A research group from the Buck Institute for Research on Aging and the Georgia Institute of Technology has managed to reverse the aging process for human adult stem cells. Because stem cells are responsible for helping old or damaged tissues regenerate, these findings could lead to medical treatments that repair tissues when they deteriorate as a result of aging. This research was published in the September 1, 2011 edition of the journal Cell Cycle
Aging causes the regenerative power of tissues and organs to wane. The modern-day stem cell hypothesis of aging postulates that living organisms are as old as their tissue-specific (adult) stem cells. This implies that an understanding of the molecules and processes that enable human adult stem cells to initiate self-renewal and to divide, proliferate and subsequently differentiate in order to rejuvenate damaged tissues might be the key to regenerative medicine and an eventual cure for many age-related diseases.
Victoria Lunyak, associate professor at the Buck Institute for Research on Aging, who was involved with this study, said: “We demonstrated that we were able to reverse the process of aging for human adult stem cells by intervening with the activity of non-protein coding RNAs originated from genomic regions once dismissed as non-functional ‘genomic junk.”
Adult stem cells keep human tissues healthy by replacing cells that have gotten old or damaged. These same stem cells are “multipotent,” which means that they can grow and replace any number of body cells in the tissue or organ to which they belong. However, just as the cells in the liver, or any other organ, can suffer damaged over time, adult stem cells undergo age-related damage. When this occurs, the body can’t replace damaged tissue as well as it once could, which leads to a host of diseases and conditions. However, if physicians can use procedures and treatments that keep these adult stem cells young, they could possibly use these adult stem cells to repair damaged heart tissue after a heart attack; heal wounds; correct metabolic syndromes; produce insulin for patients with type 1 diabetes; cure arthritis and osteoporosis and regenerate bone.
This research team hypothesized that DNA damage in the genome of adult stem cells would look very different from age-related damage occurring in regular body cells. Bodily cells are known to experience a shortening of the caps found at the ends of chromosomes, known as telomeres. However, adult stem cells are known to maintain their telomeres, and much of the damage in aging is widely thought to be a result of telomere loss. Therefore, there must be different mechanisms in play that are essential to explaining how aging occurs in these adult stem cells, they thought.
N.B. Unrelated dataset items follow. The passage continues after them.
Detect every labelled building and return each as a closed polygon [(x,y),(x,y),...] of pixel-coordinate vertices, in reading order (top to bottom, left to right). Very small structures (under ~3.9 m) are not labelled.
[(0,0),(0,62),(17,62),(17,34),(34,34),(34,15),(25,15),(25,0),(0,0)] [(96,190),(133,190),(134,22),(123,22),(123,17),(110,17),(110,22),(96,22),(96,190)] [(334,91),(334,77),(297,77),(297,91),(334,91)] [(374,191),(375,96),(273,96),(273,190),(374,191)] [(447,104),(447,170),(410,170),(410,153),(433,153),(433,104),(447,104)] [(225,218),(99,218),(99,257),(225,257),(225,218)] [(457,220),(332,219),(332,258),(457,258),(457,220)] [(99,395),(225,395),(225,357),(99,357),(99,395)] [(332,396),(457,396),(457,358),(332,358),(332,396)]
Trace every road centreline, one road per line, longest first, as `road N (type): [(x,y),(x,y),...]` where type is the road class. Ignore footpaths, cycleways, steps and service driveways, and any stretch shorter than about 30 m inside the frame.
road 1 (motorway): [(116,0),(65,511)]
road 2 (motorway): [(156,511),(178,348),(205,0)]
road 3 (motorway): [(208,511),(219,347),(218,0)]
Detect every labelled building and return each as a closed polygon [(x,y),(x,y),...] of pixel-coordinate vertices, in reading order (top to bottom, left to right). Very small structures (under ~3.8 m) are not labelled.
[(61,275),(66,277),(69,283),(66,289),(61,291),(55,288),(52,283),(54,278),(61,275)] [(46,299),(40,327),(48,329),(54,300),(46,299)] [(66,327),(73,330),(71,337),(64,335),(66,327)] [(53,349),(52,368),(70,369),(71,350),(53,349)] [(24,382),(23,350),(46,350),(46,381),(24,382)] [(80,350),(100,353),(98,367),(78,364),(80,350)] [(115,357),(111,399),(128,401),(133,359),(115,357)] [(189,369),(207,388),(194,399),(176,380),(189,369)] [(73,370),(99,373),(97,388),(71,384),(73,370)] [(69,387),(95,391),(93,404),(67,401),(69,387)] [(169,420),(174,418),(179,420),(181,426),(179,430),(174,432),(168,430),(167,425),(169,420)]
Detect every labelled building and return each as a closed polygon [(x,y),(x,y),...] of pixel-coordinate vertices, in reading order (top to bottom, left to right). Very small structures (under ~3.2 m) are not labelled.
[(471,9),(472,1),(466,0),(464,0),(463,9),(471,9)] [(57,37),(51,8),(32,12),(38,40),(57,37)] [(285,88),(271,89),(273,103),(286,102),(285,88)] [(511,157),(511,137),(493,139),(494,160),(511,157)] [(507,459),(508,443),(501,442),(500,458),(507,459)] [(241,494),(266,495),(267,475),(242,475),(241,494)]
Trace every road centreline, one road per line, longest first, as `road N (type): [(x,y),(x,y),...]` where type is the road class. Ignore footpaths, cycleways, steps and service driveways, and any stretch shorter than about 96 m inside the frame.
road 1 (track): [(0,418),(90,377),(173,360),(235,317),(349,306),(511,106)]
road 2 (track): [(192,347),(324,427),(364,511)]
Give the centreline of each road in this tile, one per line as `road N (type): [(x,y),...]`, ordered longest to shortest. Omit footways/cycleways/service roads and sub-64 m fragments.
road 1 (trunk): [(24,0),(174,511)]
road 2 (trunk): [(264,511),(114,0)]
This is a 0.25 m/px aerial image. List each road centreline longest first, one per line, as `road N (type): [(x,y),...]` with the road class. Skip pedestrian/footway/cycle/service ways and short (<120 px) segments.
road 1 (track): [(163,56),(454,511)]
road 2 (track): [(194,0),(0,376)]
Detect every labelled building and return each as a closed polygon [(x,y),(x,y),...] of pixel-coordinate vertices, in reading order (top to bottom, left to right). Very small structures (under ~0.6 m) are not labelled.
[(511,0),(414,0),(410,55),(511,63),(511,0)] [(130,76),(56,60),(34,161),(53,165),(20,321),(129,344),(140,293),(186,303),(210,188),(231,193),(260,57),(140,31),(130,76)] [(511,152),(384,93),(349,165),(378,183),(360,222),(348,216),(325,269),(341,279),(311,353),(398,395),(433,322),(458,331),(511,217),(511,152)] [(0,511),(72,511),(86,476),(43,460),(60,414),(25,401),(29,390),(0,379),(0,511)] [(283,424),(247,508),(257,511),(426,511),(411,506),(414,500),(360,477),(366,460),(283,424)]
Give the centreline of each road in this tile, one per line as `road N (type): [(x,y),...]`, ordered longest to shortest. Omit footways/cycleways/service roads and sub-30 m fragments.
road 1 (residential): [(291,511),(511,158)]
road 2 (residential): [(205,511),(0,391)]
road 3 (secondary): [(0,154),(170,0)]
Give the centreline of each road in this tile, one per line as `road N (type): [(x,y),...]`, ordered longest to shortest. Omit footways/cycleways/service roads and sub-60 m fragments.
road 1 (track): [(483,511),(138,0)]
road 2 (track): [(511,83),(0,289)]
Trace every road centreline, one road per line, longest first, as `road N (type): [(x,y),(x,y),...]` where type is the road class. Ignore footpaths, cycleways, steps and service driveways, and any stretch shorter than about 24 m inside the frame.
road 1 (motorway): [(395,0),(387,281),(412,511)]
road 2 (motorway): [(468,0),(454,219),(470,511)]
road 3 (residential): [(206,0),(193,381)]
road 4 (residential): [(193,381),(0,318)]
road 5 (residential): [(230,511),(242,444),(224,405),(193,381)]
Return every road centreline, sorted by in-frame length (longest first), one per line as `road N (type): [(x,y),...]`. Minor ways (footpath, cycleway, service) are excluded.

Researchers used adult stem cells from humans and combined experimental techniques with computational approaches to study the changes in the genome associated with aging. They compared freshly isolated human adult stem cells from young individuals, which can self-renew, to cells from the same individuals that were subjected to prolonged passaging in culture. This accelerated model of adult stem cell aging exhausts the regenerative capacity of the adult stem cells. Researchers looked at the changes in genomic sites that accumulate DNA damage in both groups. King Jordan, associate professor in the School of Biology at Georgia Tech, said, “We found the majority of DNA damage and associated chromatin changes that occurred with adult stem cell aging were due to parts of the genome known as retrotransposons. Retroransposons were previously thought to be non-functional and were even labeled as ‘junk DNA’, but accumulating evidence indicates these elements play an important role in genome regulation.”
While the young adult stem cells were able to suppress transcriptional activity of these genomic elements and deal with the damage to the DNA. However, older adult stem cells were not able to scavenge this transcription. This new discovery suggests that this event is deleterious for the regenerative ability of stem cells and triggers a process known as cellular senescence. Victoria Lunyak described it this way: “By suppressing the accumulation of toxic transcripts from retrotransposons, we were able to reverse the process of human adult stem cell aging in culture. Furthermore, by rewinding the cellular clock in this way, we were not only able to rejuvenate ‘aged’ human stem cells, but to our surprise we were able to reset them to an earlier developmental stage, by up-regulating the “pluripotency factors” – the proteins that are critically involved in the self-renewal of undifferentiated embryonic stem cells.”
In the future, the team plans to use further analysis to validate the extent to which the rejuvenated stem cells may be suitable for clinical tissue regenerative applications.